= GIVEN RECORDS =
- - - - -

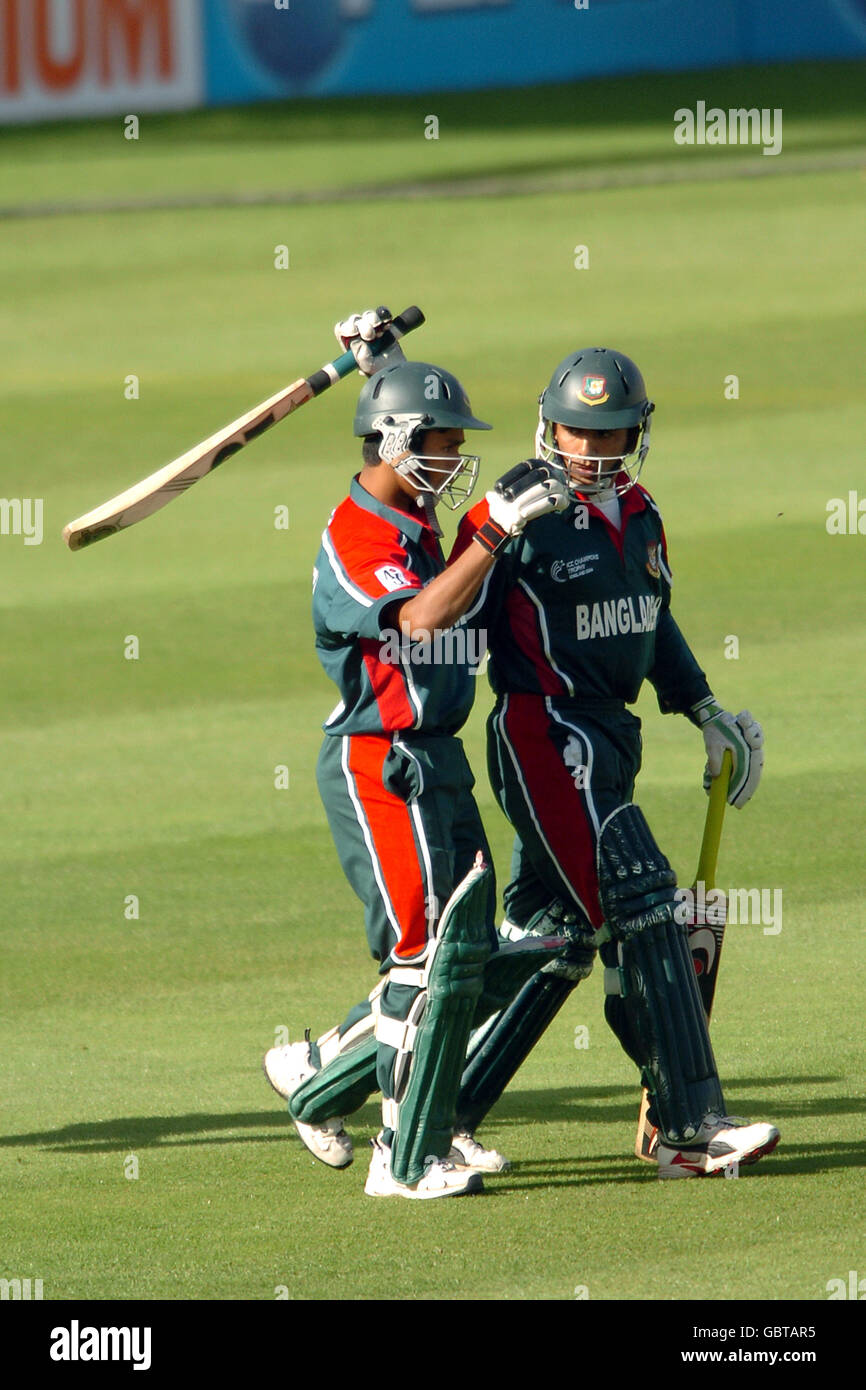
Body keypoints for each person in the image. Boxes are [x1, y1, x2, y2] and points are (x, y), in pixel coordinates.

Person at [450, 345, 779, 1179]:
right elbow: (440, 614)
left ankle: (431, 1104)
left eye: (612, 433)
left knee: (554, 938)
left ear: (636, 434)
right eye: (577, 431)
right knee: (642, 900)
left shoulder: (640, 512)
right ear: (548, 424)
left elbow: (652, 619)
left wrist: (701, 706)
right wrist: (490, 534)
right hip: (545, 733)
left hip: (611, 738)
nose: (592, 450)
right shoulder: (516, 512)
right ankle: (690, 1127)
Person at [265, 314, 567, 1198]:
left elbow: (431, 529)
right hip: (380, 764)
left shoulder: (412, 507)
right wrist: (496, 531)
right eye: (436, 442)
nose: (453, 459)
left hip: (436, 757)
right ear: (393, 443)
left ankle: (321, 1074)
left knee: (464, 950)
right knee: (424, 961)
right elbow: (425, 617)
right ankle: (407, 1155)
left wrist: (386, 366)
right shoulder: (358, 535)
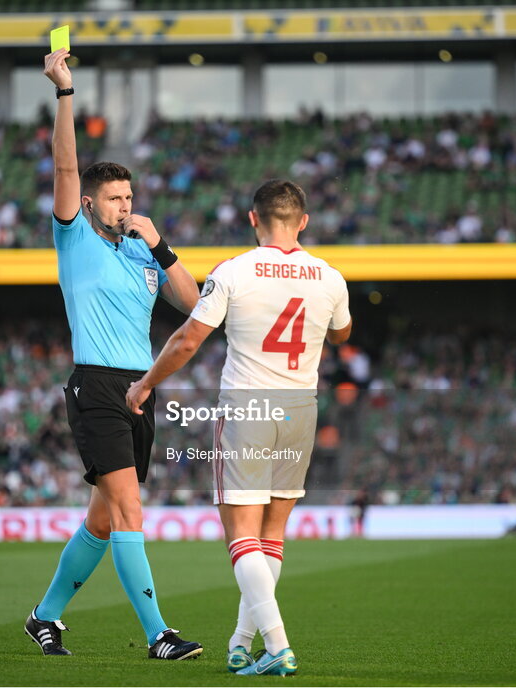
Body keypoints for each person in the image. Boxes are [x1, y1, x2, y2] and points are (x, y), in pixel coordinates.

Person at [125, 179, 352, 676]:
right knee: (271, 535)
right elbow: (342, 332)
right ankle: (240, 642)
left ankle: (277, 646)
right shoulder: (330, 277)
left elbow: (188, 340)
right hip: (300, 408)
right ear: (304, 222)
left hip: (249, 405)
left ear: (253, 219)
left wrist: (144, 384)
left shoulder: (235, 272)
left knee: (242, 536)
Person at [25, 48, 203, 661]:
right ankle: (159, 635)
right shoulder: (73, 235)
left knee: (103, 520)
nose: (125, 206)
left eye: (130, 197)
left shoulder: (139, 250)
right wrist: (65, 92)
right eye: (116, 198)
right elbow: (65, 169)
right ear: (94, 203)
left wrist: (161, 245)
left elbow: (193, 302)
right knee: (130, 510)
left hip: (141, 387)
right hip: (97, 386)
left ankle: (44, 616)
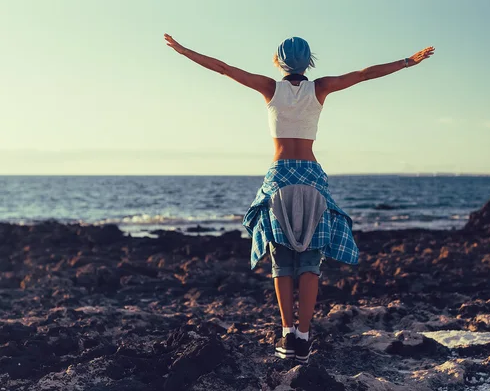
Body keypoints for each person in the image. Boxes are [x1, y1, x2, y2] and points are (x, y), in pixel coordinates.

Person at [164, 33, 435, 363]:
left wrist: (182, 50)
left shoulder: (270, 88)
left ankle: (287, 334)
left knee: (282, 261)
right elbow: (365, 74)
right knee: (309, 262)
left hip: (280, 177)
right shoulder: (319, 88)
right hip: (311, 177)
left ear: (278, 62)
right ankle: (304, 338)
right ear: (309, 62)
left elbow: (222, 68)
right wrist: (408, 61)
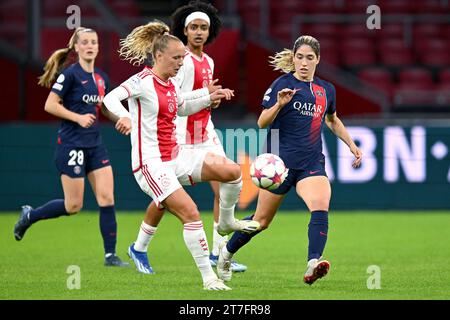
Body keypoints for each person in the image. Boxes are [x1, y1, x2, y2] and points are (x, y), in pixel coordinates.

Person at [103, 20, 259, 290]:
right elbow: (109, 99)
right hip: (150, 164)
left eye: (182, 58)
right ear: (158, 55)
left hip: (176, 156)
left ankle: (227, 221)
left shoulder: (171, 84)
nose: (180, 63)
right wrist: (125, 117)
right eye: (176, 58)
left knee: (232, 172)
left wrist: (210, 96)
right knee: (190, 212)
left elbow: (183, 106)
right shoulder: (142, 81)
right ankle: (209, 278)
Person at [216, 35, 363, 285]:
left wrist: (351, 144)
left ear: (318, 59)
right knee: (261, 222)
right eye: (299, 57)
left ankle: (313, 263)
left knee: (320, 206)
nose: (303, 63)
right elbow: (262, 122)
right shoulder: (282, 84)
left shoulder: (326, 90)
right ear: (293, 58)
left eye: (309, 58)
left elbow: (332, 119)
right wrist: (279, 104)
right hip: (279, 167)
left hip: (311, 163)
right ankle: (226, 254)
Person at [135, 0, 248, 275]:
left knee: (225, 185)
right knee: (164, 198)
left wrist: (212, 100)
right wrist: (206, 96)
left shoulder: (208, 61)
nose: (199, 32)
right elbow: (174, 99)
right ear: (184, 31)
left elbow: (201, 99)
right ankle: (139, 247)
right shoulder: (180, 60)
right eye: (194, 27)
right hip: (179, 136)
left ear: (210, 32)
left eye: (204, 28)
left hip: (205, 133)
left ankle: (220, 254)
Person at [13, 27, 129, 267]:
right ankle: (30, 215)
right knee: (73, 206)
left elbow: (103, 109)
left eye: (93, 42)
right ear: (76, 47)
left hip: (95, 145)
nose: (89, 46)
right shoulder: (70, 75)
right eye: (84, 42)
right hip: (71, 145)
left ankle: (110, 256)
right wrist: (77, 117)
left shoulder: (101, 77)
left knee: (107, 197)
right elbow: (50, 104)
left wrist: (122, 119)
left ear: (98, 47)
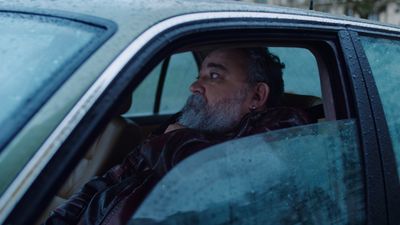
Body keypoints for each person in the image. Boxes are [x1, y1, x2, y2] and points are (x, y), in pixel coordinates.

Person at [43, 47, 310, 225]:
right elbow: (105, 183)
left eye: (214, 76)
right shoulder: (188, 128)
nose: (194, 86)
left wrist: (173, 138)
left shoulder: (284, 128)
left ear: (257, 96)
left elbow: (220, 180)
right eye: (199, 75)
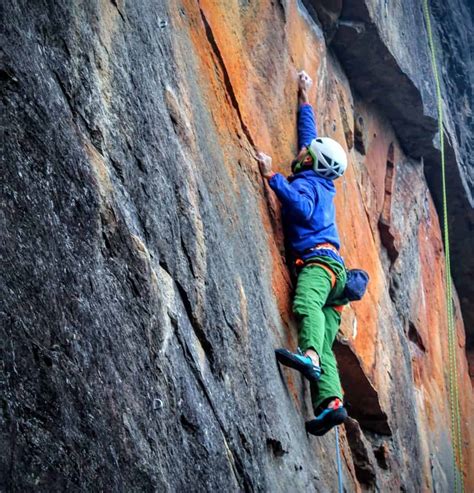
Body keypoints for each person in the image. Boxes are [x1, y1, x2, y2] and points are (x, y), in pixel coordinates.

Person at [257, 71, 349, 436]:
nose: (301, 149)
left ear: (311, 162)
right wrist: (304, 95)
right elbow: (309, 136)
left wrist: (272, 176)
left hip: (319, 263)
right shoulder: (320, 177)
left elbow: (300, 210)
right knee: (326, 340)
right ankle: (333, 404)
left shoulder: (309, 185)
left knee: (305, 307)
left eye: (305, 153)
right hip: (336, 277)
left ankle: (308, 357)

- - - - -

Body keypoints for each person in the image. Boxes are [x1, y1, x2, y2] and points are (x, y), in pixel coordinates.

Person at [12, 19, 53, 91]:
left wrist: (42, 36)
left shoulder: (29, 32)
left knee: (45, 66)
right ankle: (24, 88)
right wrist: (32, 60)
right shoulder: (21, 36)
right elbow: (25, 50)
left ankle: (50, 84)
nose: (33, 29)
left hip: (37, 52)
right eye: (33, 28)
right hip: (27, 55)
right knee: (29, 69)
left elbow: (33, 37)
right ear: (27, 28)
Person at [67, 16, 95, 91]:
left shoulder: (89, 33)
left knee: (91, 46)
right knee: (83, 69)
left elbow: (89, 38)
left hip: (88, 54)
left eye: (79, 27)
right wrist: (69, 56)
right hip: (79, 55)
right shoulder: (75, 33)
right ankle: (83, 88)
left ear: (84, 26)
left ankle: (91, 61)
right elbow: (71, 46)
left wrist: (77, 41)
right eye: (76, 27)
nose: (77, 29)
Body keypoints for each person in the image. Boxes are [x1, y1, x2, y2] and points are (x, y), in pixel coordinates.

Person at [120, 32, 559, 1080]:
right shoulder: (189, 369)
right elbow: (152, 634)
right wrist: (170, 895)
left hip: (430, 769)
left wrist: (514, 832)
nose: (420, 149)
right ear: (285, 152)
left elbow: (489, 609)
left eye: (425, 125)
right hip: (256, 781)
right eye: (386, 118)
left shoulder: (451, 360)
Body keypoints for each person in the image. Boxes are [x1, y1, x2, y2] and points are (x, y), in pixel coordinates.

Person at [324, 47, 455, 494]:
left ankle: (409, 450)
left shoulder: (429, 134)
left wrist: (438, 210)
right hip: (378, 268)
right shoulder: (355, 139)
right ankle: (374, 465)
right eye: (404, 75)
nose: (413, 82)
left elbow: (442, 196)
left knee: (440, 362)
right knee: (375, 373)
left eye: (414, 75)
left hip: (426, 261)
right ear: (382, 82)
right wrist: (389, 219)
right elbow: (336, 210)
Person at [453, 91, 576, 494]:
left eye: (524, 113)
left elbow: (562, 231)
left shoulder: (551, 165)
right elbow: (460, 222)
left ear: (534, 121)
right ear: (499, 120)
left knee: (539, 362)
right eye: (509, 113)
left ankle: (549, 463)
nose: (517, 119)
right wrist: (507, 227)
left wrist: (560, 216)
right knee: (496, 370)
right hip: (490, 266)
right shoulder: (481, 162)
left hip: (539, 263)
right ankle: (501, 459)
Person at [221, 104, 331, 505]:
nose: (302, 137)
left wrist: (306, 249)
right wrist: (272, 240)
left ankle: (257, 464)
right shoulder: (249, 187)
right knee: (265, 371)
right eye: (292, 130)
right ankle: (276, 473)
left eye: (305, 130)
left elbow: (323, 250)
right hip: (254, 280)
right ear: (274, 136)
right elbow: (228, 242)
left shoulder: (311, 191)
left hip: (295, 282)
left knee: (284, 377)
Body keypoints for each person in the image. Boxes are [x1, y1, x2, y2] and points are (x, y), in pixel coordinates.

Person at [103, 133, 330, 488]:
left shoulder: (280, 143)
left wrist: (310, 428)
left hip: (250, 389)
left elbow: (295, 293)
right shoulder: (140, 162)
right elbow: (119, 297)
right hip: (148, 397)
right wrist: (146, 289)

- - - - -

= DESCRIPTION OF THE TASK =
Only one part of the listing is wanted: the lines from the one containing "right ear: (293, 58)" through the one containing "right eye: (199, 75)", both included. Please transcribe it exactly, leaving out the pictures.

= EXPECTED OUTPUT =
right ear: (293, 58)
left eye: (309, 58)
left elbow: (332, 119)
right wrist: (279, 104)
right hip: (279, 167)
left hip: (311, 163)
right ankle: (226, 254)
Person at [135, 0, 248, 275]:
left knee: (225, 185)
right knee: (164, 198)
left wrist: (212, 100)
right wrist: (206, 96)
left shoulder: (208, 61)
nose: (199, 32)
right elbow: (174, 99)
right ear: (184, 31)
left elbow: (201, 99)
right ankle: (139, 247)
right shoulder: (180, 60)
right eye: (194, 27)
right hip: (179, 136)
left ear: (210, 32)
left eye: (204, 28)
left hip: (205, 133)
left ankle: (220, 254)
Person at [13, 27, 129, 267]:
right ankle: (30, 215)
right knee: (73, 206)
left elbow: (103, 109)
left eye: (93, 42)
right ear: (76, 47)
left hip: (95, 145)
nose: (89, 46)
right shoulder: (70, 75)
right eye: (84, 42)
right hip: (71, 145)
left ankle: (110, 256)
right wrist: (77, 117)
left shoulder: (101, 77)
left knee: (107, 197)
right elbow: (50, 104)
left wrist: (122, 119)
left ear: (98, 47)
Body keypoints for each person in the image. Boxes are [x1, y1, x2, y2] and points are (x, y), in pixel coordinates.

Person at [43, 47, 310, 225]:
right elbow: (105, 183)
left eye: (214, 76)
right shoulder: (188, 128)
nose: (194, 86)
left wrist: (173, 138)
left shoulder: (284, 128)
left ear: (257, 96)
left elbow: (220, 180)
right eye: (199, 75)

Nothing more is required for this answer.